PROBLEMS:
a) In the stimulus description, how many exemplars were generated for each action and stimulus format?
b) Output everything in the stimulus description from "For each action" down to "x 225 pixels.", word for word.

DOCUMENT:
§ §

The stimulus set consisted of videos of 5 object-directed actions (squashing a plastic bottle, breaking a stick, drinking water, hitting a paper ball, and placing a cup on a saucer) that were shown in 4 different formats: naturalistic actions, pantomimes, point light display (PLD) stick figures, and abstract animations (Fig. 2; informed consent, and consent to publish, was obtained from the actor shown in the figure). The actions were selected among a set of possible actions based on two criteria: (1) The actions should be structurally different from each other as much as possible. (2) The action structures (e.g. of dividing) should be depictable as animations, but at the same time the animations should be associated with the corresponding concrete actions as little as possible to minimize activation of conceptual action representations (e.g. of “breaking a stick”). The resulting set of 5 actions belonged to 3 broad categories of changes: shape/configuration changes (break, squash), location changes (hit, place), and ingestion (drink). This categorization was not planned before designing the study but resulted from the stimulus selection.

For each action and stimulus format, 8 exemplars were generated to increase the perceptual variance of the stimuli. All videos were in RGB color, had a length of 2 s (30 frames per second), and a resolution of 400 x 225 pixels.

§ §

RAW DATA:
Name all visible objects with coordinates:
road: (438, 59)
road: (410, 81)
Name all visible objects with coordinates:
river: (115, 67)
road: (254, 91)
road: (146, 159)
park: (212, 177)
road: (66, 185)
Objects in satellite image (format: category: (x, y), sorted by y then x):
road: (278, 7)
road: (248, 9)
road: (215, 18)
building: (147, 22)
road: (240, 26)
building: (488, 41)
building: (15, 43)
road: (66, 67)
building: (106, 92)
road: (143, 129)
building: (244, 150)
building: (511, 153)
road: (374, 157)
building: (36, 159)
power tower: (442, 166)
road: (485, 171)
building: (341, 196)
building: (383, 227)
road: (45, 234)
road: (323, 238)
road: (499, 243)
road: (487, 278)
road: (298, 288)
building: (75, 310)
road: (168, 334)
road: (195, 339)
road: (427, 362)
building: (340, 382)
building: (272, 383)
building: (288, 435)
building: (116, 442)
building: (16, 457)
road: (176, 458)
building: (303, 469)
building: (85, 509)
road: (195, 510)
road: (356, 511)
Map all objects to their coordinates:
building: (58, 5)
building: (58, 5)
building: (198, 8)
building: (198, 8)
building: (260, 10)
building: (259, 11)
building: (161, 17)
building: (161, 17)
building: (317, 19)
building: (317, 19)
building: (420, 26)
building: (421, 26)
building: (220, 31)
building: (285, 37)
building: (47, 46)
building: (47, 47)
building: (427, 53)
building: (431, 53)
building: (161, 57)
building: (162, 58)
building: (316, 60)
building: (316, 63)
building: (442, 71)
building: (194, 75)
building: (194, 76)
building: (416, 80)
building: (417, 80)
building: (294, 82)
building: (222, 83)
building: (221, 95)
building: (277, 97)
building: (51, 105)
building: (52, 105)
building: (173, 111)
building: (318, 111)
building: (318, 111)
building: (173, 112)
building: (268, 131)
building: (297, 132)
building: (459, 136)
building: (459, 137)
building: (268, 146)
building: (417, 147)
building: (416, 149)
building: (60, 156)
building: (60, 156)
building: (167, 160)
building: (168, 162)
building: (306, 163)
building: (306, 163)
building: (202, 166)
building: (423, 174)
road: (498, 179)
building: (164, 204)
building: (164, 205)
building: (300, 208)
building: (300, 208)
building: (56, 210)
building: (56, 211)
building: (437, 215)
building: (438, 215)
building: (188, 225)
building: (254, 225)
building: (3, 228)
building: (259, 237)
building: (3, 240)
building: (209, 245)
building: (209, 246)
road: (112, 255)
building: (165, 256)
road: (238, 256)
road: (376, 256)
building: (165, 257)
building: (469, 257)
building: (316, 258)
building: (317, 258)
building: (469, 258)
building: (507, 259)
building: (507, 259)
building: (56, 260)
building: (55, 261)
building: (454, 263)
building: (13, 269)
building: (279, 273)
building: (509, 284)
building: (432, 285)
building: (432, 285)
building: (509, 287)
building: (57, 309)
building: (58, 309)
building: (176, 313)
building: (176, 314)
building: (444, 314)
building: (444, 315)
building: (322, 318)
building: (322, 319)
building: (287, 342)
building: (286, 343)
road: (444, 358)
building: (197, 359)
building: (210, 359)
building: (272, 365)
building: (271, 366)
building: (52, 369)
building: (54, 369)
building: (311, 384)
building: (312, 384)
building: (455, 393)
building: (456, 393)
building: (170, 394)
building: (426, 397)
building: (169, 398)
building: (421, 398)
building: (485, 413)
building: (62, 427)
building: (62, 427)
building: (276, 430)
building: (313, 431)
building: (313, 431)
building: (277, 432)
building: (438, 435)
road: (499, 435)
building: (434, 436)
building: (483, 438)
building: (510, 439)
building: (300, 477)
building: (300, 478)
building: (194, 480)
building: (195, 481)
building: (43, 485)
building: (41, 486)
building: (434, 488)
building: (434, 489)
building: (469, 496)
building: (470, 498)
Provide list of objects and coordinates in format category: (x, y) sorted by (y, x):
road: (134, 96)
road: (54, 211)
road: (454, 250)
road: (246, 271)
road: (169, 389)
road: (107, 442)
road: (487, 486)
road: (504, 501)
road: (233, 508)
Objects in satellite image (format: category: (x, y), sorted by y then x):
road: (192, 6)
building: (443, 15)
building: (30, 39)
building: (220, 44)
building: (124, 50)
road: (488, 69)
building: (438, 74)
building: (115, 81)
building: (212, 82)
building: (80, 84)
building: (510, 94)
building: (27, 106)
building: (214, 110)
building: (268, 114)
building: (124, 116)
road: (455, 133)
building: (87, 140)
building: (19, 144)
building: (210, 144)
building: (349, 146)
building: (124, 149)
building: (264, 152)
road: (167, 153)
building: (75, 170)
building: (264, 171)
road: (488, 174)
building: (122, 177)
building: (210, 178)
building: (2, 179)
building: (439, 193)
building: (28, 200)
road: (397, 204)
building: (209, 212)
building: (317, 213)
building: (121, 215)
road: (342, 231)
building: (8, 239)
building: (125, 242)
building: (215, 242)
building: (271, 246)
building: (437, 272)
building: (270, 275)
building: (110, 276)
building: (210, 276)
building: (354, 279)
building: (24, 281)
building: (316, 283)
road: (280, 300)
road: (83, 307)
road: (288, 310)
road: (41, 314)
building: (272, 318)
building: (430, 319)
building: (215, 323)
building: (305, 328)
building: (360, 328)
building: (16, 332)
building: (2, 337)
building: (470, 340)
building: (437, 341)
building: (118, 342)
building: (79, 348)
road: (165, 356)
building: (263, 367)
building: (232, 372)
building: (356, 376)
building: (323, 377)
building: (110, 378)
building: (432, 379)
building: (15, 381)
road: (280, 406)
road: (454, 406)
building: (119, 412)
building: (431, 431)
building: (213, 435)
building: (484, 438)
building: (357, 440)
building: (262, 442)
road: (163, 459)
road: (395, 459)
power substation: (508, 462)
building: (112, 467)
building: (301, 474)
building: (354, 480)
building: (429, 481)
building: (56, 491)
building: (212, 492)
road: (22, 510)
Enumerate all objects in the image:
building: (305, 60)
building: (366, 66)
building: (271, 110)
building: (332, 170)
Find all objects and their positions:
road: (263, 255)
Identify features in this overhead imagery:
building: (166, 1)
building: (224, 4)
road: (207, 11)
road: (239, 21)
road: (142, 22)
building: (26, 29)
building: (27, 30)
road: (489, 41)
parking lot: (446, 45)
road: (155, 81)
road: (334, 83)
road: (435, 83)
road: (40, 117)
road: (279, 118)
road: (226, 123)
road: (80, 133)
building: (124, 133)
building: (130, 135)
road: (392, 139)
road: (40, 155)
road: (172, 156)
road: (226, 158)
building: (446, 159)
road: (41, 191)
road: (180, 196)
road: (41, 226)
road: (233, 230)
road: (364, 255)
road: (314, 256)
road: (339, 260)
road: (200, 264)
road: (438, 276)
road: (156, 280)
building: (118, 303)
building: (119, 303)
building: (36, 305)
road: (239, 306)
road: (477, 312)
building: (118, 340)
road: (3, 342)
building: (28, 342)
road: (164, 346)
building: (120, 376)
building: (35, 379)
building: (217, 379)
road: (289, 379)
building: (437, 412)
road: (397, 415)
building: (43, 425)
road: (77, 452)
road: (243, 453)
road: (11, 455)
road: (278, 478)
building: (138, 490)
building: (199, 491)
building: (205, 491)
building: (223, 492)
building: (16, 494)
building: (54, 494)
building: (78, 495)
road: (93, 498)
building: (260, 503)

§ §

PER-TASK ANSWERS:
a) Eight

b)
For each action and stimulus format, 8 exemplars were generated to increase the perceptual variance of the stimuli. All videos were in RGB color, had a length of 2 s (30 frames per second), and a resolution of 400 x 225 pixels.